- SUPPLIED TEXT:

————————

A bit of background: I have started exploring Salmon as a RNA quantification tool for miRNA-Seq datasets.
My previous experiences with Salmon quantification of mRNA-Seq suggests it is more accurate than more traditional align and count (AaC) strategies, but noticed some rare instances where Salmon estimates many magnitudes more reads mapping to a gene than my AaC methods (STAR+VERSE).
When I quantify miRNA-Seq datasets against references built using miRBase with either mature miRNA or miRNA primary transcript sequences I notice the same trend, namely many (ususally more lowly abundant) transcripts have much higher estimated read abundance by Salmon than AaC. More abundant miRNA species are much more consistent between methods.
Since this is "live" data, I really have no idea how to assess which method is more accurate, so the best I can do is optimize my Salmon parameters for miRNA-Seq data and then follow up later in wet lab experiments.
I think I understand the Salmon method on a high level, but not deeply enough that I know how the various parts of the inference algorithm may influence the results specifically for miRNA-Seq data.
My questions are:
Can anyone give any advice or recommendations on what parameters for both index creation and quasi-mapping analysis? Other than setting the k-mer size sufficiently low (I used 11) for creating the index?
Are there any considerations I should take when interpreting the results of miRNA-Seq vis a vis mRNA-Seq read estimates?

————————

- RECORDED INFORMATION:

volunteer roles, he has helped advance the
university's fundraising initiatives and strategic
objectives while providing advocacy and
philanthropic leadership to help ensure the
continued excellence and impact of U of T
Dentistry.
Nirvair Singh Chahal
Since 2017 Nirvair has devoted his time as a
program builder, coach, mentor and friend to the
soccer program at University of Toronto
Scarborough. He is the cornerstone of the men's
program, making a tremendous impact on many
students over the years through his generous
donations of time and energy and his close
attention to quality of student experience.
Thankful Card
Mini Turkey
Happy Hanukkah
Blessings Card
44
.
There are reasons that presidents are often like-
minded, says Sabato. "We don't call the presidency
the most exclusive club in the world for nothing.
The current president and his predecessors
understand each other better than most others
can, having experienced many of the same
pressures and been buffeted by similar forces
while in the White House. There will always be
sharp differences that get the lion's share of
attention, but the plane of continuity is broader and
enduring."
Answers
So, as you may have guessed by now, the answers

————————

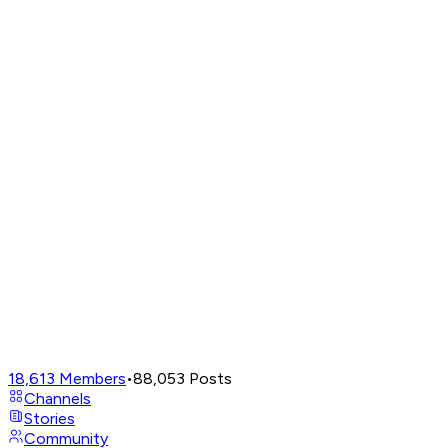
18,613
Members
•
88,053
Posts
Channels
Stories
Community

————————

- EXERCISE DETAILS:
Print the passage of the forum post on Salmon quantification that opens with "My previous experiences" and closes with "wet lab experiments.", without changing any of its wording. The rows have no connection to the forum post on Salmon quantification.

- EXERCISE RESULT:
My previous experiences with Salmon quantification of mRNA-Seq suggests it is more accurate than more traditional align and count (AaC) strategies, but noticed some rare instances where Salmon estimates many magnitudes more reads mapping to a gene than my AaC methods (STAR+VERSE).
When I quantify miRNA-Seq datasets against references built using miRBase with either mature miRNA or miRNA primary transcript sequences I notice the same trend, namely many (ususally more lowly abundant) transcripts have much higher estimated read abundance by Salmon than AaC. More abundant miRNA species are much more consistent between methods.
Since this is "live" data, I really have no idea how to assess which method is more accurate, so the best I can do is optimize my Salmon parameters for miRNA-Seq data and then follow up later in wet lab experiments.